Partendo da tutte queste basi, risulta evidente che l’unità monetaria che ha dato origine alla nostra moneta comune, non presenti le caratteristiche richieste non solo per la sua nascita, ma nemmeno per la sua sopravvivenza. L’introduzione della moneta unica ha creato scompensi proprio per la diversa, e a quanto pare insanabile, natura e struttura dei paesi che vi hanno aderito. In Italia, ad esempio, la moneta unica ha portato un apprezzamento sostanziale del costa del danaro, determinando continue crescite modeste o recessioni senza uscita. Al contrario, la stessa moneta unica, data la bassa inflazione tedesca, ha portato la Germania ad una maggiore competitività agevolando la produzione interna e di conseguenza l’export. Germania e Italia soffrono però anche di malattie comuni. L’alta imposizione fiscale non può essere abbattuta per poter dare supporto ai consumi interni poiché la bassa crescita accresce il debito pubblico. Ma mentre la Germania può ancora contare sull’export per bilanciare la situazione, l’Italia accusa i danni di una moneta forte con un basso potere di acquisto unendo insieme recessione e inflazione media superiore a quella europea.

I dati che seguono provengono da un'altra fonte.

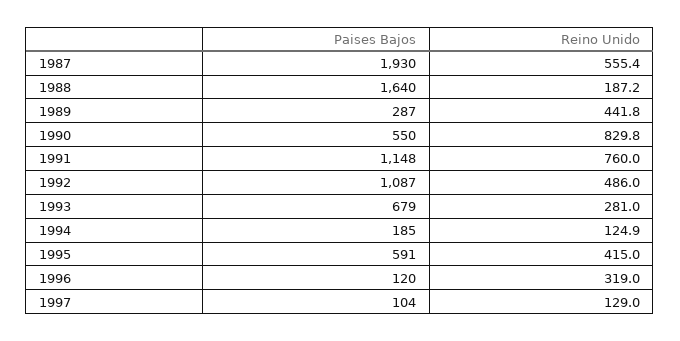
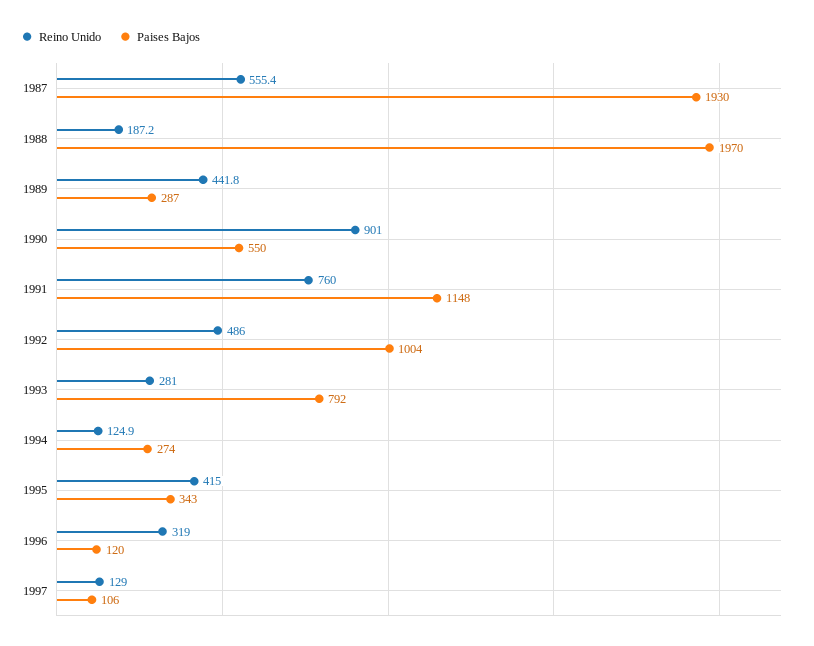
Paises Bajos, 1988: 1640 -> 1970
Reino Unido, 1990: 829.8 -> 901
Paises Bajos, 1992: 1087 -> 1004
Paises Bajos, 1993: 679 -> 792
Paises Bajos, 1994: 185 -> 274
Paises Bajos, 1995: 591 -> 343
Paises Bajos, 1997: 104 -> 106

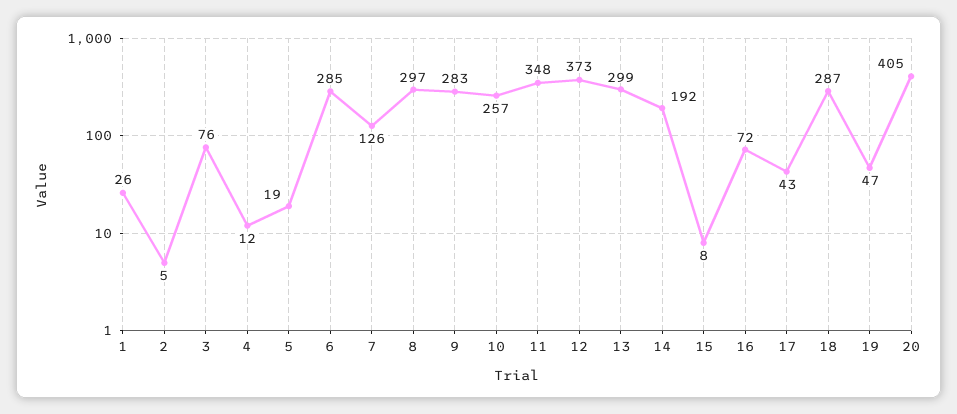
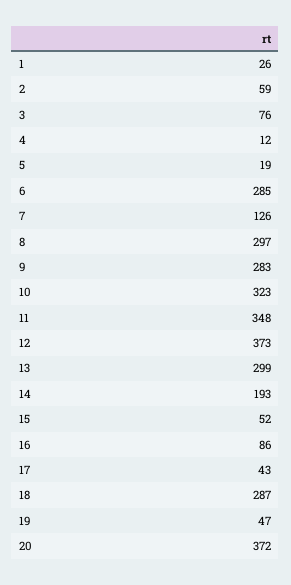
2: 5 -> 59
10: 257 -> 323
14: 192 -> 193
15: 8 -> 52
16: 72 -> 86
20: 405 -> 372

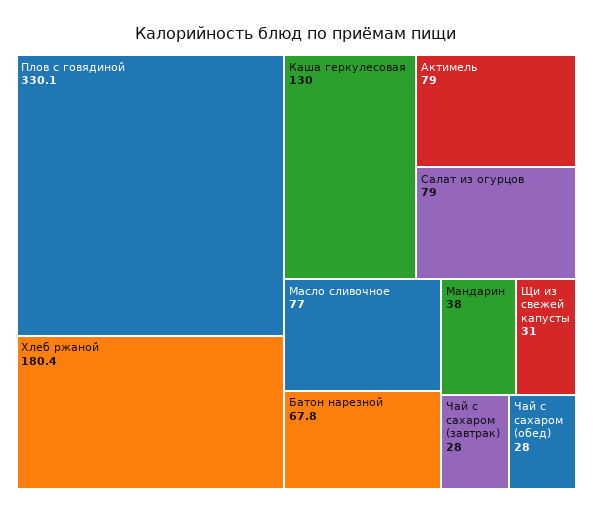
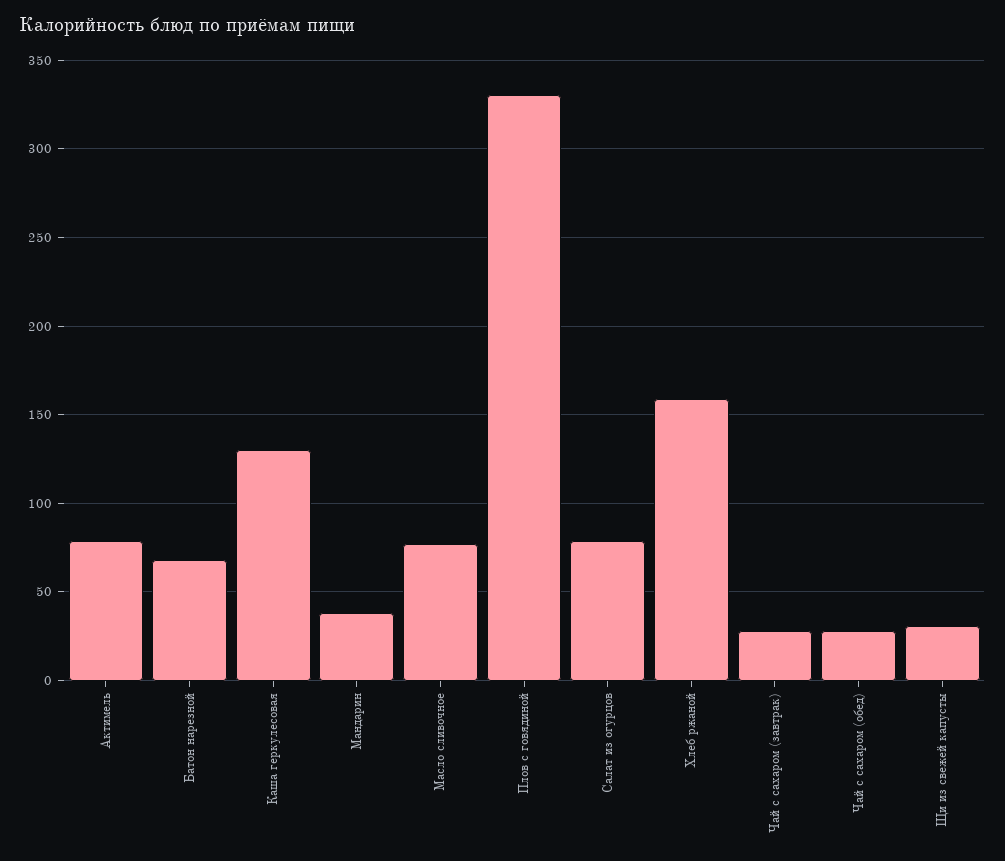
Хлеб ржаной: 180.4 -> 160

Ed ancora uno degli impegni della Banca Centrale Europea è quello di vigilare e intervenire, in maniera inflessibile, sulla stabilità dei prezzi, con parametri di riferimento tarati in situazioni di inflazione all’uno per cento. Tale inflessibilità spinge alcuni paesi verso la deflazione e altri, tra cui l’Italia, all’obbligo di premere ancora maggiormente sulla leva fiscale, aggravando la loro situazione.

Benché tali problemi fossero ben presenti e visibili da qualche anno, la crisi attuale non ha fatto altro che riproporceli in maniera più evidente; la miopia sembra non guarire. L’unione monetaria che oggi abbiamo non funziona. E’ il caso di dirlo una volta per tutte e decidersi a prendere provvedimenti seri per rianimare il paziente e curarlo come deve essere curato, oppure staccare definitivamente la spina e cercare di rinascere come la Fenice dalle proprie ceneri…a questo punto però nuovamente divisi.

Seguendo i principi di Mundell, l’unione monetaria dell’Europa non può certo definirsi ottimale, in quanto non in grado di gestire shock asimmetrici in maniera da non portare alla recessione. Anzi nel caso europeo tale unione aggrava la situazione trasferendo a tutti gli stati quegli shock che di volta in volta colpiscono singolarmente i vari membri. A questo punto la più probabile e inevitabile delle situazioni diventa il  crash dell’intero sistema.